> [Excerpted passage]:
_ _ _ _ _ _ _
Tutorial¶
Writing a TCP port scanner¶
Our goal is to write an OONI test that takes as input a list of ip:port combinations from a file and attempts to detect which ones are reachable and open and which ones are not.
Following this tutorial requires basic knowledge of event-driven programming (specifically ‘Twisted’)
Creating test¶
We base our test on the TCP subclass ooni.templates.tcpt.TCPTest
,
since it the most suitable for our requirements. We then create the file
‘tcp_port_scanner.py’ inside ‘ooni/nettests/experimental’.
All tests start in the ‘experimental’ directory, until they are tested and may then be moved to the stable test folders.
We start by adding our base class into ‘tcp_port_scanner.py’:
class TCPPortScan(tcpt.TCPTest):
Setup¶
OONI requires some basic information from all tests before running them. To provide this information we add the following to our test:
class TCPPortScan(tcpt.TCPTest):
name = 'TCP_port_scan_test'
author = 'OONI Contributor <ooni@torproject.org>'
version = '0.0.1'
# Some tests may require root access
requiresRoot = False
requiresTor = False
Inputs¶
We need to provide a file to read the IP addresses from. We can do this by adding:
class TCPPortScan(tcpt.TCPTest):
...
_ _ _ _ _ _ _
> [Dataset records]:
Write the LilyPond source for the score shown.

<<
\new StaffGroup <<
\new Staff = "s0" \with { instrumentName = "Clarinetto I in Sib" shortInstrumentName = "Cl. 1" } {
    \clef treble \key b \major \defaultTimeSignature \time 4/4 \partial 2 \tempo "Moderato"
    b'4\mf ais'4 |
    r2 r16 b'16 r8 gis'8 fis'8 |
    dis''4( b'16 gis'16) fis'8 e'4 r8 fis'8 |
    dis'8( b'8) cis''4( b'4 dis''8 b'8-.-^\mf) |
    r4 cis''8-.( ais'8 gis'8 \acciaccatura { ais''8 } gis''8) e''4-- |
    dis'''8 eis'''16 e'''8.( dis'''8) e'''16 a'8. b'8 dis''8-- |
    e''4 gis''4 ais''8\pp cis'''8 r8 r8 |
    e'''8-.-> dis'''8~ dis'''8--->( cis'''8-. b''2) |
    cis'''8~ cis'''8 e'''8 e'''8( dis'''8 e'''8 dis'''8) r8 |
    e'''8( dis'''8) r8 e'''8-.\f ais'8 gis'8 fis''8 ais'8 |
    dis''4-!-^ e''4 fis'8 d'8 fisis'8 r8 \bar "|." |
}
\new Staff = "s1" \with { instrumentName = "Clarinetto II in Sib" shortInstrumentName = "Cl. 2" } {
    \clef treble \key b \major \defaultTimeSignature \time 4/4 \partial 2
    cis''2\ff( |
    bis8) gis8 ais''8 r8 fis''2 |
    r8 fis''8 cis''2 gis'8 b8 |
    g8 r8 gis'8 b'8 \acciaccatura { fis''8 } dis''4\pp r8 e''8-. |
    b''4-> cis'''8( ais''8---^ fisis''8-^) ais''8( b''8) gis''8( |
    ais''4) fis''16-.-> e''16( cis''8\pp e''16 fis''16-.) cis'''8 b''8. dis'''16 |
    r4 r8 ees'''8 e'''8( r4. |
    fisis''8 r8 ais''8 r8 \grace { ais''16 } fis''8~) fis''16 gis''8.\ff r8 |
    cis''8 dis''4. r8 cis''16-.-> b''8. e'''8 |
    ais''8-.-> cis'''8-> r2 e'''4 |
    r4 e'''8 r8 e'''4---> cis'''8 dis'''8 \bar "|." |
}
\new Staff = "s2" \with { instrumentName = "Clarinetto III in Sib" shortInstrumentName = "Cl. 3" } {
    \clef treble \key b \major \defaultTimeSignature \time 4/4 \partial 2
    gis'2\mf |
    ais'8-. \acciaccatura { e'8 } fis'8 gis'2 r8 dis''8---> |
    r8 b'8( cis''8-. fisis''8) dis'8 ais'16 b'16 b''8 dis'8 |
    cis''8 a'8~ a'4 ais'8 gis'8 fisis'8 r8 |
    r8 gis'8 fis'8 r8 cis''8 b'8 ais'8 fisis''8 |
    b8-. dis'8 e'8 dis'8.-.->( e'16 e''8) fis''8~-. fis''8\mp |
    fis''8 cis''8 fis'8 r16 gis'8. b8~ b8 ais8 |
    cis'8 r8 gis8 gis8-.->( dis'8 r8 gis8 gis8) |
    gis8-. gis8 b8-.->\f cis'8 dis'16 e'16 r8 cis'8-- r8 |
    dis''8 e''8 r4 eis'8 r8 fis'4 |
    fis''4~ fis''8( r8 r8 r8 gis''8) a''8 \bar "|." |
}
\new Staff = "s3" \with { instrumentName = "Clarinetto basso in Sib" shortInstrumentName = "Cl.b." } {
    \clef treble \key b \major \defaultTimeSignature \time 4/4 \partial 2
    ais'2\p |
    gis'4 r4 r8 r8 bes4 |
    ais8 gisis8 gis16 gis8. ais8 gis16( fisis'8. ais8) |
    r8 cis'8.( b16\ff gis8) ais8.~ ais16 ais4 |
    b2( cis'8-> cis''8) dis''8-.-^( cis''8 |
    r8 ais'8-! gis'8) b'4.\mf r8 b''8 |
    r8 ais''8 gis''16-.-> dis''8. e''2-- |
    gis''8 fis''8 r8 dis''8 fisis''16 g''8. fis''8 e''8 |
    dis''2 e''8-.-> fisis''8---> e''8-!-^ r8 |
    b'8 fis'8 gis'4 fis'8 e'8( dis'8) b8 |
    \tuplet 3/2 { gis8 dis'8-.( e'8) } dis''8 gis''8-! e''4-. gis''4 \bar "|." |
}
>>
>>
_ _ _ _ _ _ _
> [Task item]:
Pick up the OONI TCP port scanner tutorial after its last line and carry it forward.

> [Reply to the exercise]:
inputFile = ['file', 'f', None, "Short file description"]
requiredOptions = ['file']
...
When the test is run, the file will be opened by
ooni.nettest.NetTestCase.inputProcessor
. By default the
‘inputProcessor’ will read line-by-line and feed them to the test.
However, in this test case we may want to skip over the comment lines
that start with a ‘#’. We override ‘inputProcessor’:
class TCPPortScan(tcpt.TCPTest):
...
def inputProcessor(self, filename):
fp = open(filename)
for x in fp.xreadlines():
if x.startswith("#"):
continue
yield x.strip()
fp.close()
...
Once the test is run, the input may be accessed via ‘self.input’.
Writing Tests¶
Any functioned prefixed with ‘test’ will be run by OONI for each input. We implement the TCP connection test by adding:
class TCPPortScan(tcpt.TCPTest):
...
def test_tcp_port(self):
def got_response(response):
self.report['connection_success'] = True
print "Connection Successful"
def connection_failed(failure):
self.report['connection_success'] = False
print "Connection Failed"
self.address = self.input.split(":")[0]
self.port = self.input.split(":")[1]
payload = ""
d = self.sendPayload(payload)
d.addErrback(connection_failed)
d.addCallback(got_response)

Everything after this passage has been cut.